As interesting as those observations were to Patel and his colleagues, the biggest surprise was yet to come. Right before their eyes, they could see the perturbed embryos fully compensating for the temperature differences and developing into normal fly larvae. “We were fully expecting that the embryo would not be able to compensate,” said Patel. “We were truly amazed when the embryo did compensate.”

The researchers observed that the striped segmentation patterns of the flies also developed in the normal positions, albeit more slowly in the cool half than in the warm half. “This developmental system was compensating for the perturbation that we were making on it,” said Patel. “We were expecting the stripes to come on in the wrong positions in the embryo, but they were in the right position, even though their timing was off.”

To determine whether there was a critical period during which the compensatory system functioned, the researchers performed experiments in which they alternated the warm and cool ends of the embryo. They began with one condition—for example warming the front and cooling the rear—then switched temperature conditions. By varying the time interval of the switching, they determined that the compensatory mechanism was “active” between 65 and 100 minutes after fertilization. “That suggests to us that it's at this critical period in development that the embryo is somehow, as it were, measuring variation and compensating for it,” said Patel.

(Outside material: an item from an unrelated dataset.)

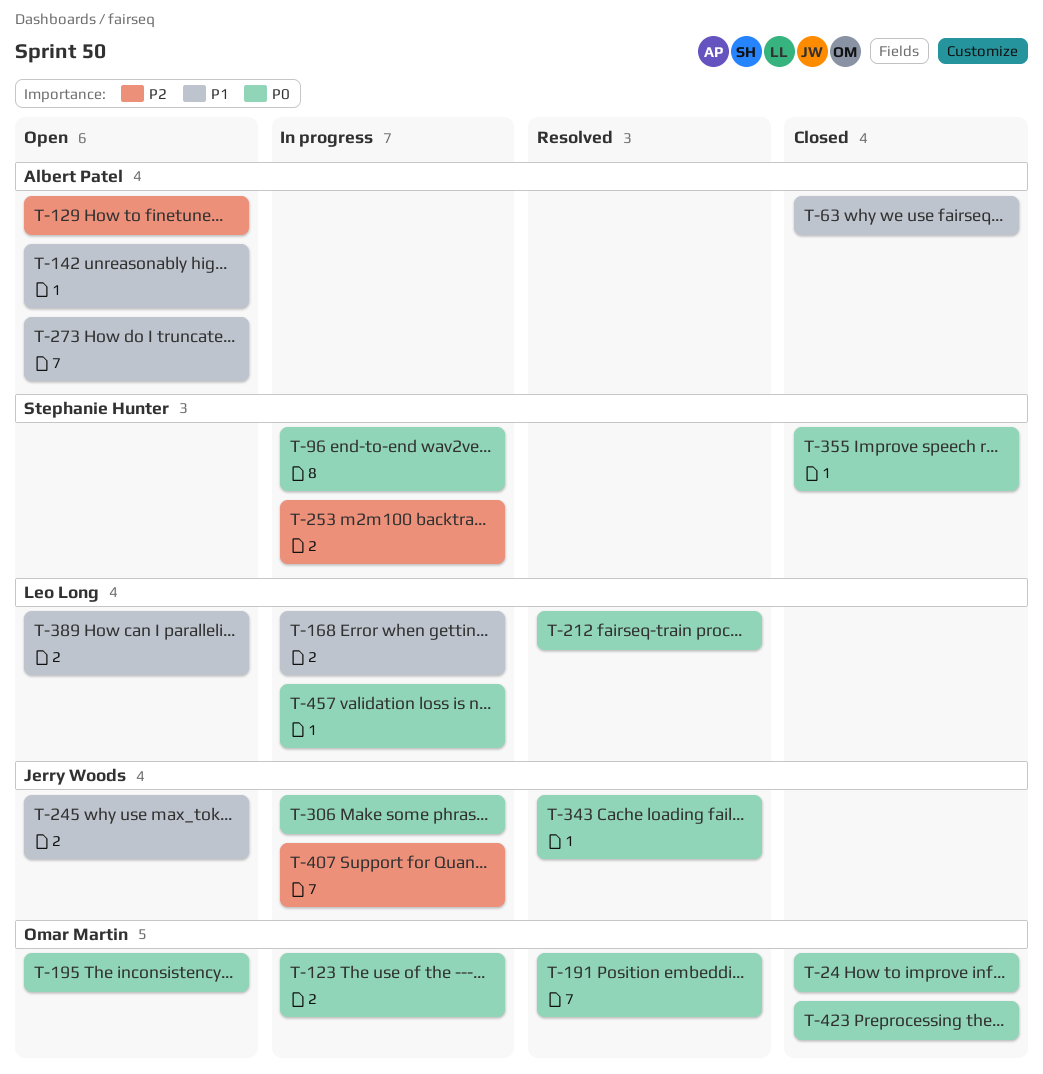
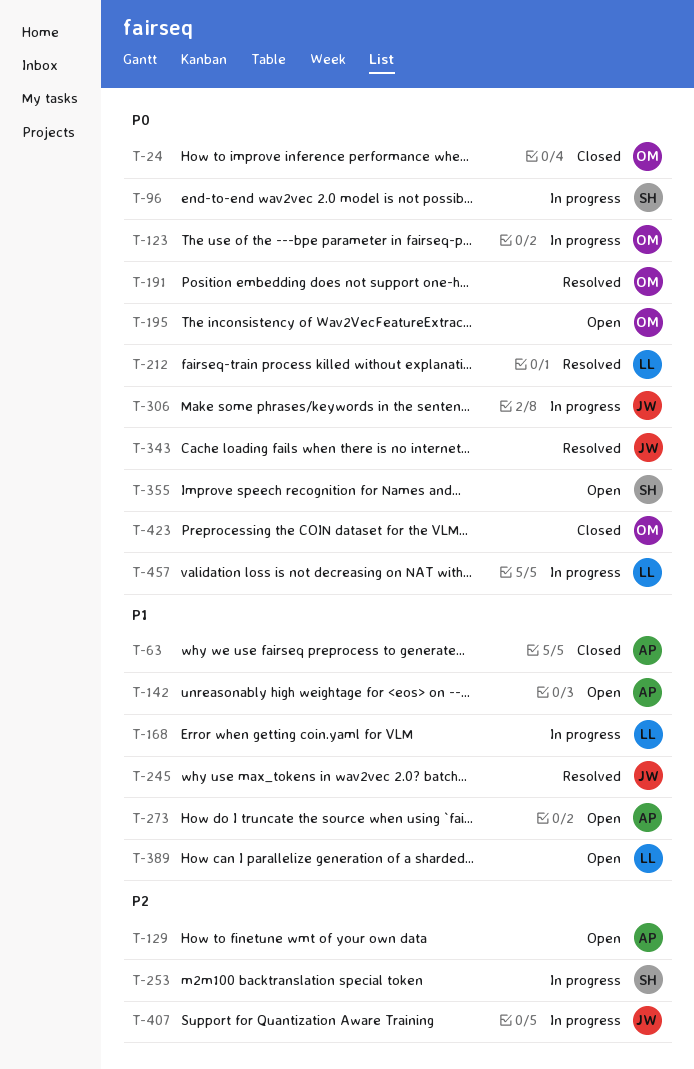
T-245, status: Open -> Resolved
T-355, status: Closed -> Open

Further studies, he said, will aim to find the genes responsible for the compensatory mechanism. For example, the researchers will place mutant fly embryos lacking specific genes into the microfluidic system to identify those genes that may contribute to the compensation system..

The compensatory machinery in the fruit fly may well play important—perhaps primary—roles in embryo patterning in other animals. Early Drosophila development is particularly unique in how rapidly it proceeds. The system it uses to compensate for variation may be a back-up mechanism, but may be part of the primary patterning system used by other animals, he said.

According to Patel, microfluidic technology might be more broadly applied to create precise temperature differences in separate parts of the embryo to aid in exploring other aspects of embryonic development. “I think there are quite a number of biological processes—such as segmentation in vertebrate embryos—that it would be great to study by manipulating development in time and space in the same way,” he said.